Dataset records
== == ==
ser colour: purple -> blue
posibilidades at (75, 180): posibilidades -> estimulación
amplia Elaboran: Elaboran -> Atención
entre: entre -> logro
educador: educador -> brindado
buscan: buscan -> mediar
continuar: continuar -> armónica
== == ==
Written request
Copy out each line of these entries verbatim.

Full output
ser colour: purple -> blue
posibilidades at (75, 180): posibilidades -> estimulación
amplia Elaboran: Elaboran -> Atención
entre: entre -> logro
educador: educador -> brindado
buscan: buscan -> mediar
continuar: continuar -> armónica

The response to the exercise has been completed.